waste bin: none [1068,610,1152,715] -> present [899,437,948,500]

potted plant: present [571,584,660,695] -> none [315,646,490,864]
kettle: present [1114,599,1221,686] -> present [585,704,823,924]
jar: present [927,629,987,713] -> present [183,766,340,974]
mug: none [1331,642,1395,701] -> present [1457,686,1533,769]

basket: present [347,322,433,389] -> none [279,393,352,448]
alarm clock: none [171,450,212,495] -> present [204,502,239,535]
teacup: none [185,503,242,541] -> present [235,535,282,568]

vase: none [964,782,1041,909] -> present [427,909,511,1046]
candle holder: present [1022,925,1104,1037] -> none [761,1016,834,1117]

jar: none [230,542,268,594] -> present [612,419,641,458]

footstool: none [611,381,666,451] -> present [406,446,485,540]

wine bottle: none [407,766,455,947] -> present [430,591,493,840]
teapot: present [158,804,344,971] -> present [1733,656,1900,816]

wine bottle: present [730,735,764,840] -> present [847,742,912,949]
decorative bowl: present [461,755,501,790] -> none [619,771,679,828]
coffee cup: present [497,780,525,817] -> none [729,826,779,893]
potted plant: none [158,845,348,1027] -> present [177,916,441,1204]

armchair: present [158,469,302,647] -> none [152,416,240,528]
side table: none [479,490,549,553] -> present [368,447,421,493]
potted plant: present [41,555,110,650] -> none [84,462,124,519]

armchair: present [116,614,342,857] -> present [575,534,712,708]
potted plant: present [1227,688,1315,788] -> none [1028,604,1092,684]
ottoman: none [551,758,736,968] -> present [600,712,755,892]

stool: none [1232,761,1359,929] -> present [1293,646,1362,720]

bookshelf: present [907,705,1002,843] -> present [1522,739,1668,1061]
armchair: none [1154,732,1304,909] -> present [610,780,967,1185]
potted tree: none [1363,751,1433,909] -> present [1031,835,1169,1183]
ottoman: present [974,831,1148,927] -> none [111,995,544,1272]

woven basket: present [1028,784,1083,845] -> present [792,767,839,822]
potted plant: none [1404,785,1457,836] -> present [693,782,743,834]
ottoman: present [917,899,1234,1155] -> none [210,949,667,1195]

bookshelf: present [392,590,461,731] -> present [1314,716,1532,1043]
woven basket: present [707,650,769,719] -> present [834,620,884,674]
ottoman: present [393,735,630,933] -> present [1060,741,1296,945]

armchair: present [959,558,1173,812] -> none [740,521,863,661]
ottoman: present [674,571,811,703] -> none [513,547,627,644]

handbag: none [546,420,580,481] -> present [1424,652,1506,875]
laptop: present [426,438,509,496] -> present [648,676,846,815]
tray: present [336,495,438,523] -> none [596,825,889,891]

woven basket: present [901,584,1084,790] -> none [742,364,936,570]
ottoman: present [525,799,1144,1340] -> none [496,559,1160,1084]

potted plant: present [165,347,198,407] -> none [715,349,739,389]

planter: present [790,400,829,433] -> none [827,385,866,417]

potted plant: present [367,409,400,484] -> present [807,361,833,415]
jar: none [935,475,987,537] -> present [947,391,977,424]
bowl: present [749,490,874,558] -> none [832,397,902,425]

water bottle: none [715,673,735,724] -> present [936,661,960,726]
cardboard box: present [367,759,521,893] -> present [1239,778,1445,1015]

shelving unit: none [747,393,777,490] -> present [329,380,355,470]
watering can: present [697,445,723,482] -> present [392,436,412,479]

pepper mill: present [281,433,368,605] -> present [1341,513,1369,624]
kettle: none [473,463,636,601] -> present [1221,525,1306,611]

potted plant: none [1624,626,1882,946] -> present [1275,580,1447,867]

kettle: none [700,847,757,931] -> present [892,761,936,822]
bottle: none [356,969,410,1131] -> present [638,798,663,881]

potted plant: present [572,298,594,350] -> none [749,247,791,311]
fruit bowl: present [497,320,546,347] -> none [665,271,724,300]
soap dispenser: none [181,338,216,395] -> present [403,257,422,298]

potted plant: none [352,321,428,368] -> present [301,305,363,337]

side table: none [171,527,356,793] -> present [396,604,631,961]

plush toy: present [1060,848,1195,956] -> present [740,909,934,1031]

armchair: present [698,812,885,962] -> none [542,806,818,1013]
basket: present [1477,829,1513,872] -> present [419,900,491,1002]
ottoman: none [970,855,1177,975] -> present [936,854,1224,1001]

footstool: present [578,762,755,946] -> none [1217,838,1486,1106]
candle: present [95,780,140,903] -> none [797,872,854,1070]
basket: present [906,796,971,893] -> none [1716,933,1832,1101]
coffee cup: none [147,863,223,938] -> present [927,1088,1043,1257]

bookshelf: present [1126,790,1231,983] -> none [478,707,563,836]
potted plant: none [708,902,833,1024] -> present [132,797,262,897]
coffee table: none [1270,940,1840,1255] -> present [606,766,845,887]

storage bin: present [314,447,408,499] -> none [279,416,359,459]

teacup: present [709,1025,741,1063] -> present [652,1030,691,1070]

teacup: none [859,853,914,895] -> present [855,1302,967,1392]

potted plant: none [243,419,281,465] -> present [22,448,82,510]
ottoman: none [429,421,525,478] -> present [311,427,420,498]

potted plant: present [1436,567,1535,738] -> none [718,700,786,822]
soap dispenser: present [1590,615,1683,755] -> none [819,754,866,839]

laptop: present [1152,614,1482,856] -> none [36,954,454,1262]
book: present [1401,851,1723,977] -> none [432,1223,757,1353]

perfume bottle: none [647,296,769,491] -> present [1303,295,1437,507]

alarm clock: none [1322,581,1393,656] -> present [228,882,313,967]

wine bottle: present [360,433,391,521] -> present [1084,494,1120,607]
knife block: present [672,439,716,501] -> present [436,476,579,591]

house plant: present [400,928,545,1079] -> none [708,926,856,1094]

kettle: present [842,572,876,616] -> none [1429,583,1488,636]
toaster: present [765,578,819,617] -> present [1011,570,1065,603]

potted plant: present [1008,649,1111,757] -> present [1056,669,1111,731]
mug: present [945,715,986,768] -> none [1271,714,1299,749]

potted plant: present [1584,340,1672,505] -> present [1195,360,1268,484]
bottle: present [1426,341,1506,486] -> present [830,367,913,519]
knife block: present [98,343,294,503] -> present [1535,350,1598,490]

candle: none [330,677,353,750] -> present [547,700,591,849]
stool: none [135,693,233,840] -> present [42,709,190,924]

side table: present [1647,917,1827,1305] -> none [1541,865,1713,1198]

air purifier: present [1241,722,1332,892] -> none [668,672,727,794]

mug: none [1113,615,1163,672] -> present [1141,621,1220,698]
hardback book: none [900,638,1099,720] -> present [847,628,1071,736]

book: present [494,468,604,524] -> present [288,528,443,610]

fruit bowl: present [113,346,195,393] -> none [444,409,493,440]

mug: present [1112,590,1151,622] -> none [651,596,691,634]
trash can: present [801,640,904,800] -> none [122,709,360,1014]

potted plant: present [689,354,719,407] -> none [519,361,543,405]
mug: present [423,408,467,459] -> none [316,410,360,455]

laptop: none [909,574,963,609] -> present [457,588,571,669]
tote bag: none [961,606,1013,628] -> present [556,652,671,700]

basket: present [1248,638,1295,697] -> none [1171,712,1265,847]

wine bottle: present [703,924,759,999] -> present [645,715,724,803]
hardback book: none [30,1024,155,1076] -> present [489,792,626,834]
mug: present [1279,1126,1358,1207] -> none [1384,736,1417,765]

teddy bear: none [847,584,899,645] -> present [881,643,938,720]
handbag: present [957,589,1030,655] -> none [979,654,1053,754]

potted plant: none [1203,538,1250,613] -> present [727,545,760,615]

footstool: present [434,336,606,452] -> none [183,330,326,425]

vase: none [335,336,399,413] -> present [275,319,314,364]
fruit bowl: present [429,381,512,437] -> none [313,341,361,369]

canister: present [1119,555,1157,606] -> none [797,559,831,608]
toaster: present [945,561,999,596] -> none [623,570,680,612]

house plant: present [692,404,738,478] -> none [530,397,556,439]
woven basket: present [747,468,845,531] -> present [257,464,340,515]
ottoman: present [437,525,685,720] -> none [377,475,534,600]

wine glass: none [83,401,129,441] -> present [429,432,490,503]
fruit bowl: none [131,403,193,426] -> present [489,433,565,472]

→ REQUIRED WORK: Write down, word for word, the lines above from the one containing "handbag: none [546,420,580,481]" through the one containing "potted plant: present [165,347,198,407]", both ends included.

→ RESPONSE TO THIS TASK:
handbag: none [546,420,580,481] -> present [1424,652,1506,875]
laptop: present [426,438,509,496] -> present [648,676,846,815]
tray: present [336,495,438,523] -> none [596,825,889,891]

woven basket: present [901,584,1084,790] -> none [742,364,936,570]
ottoman: present [525,799,1144,1340] -> none [496,559,1160,1084]

potted plant: present [165,347,198,407] -> none [715,349,739,389]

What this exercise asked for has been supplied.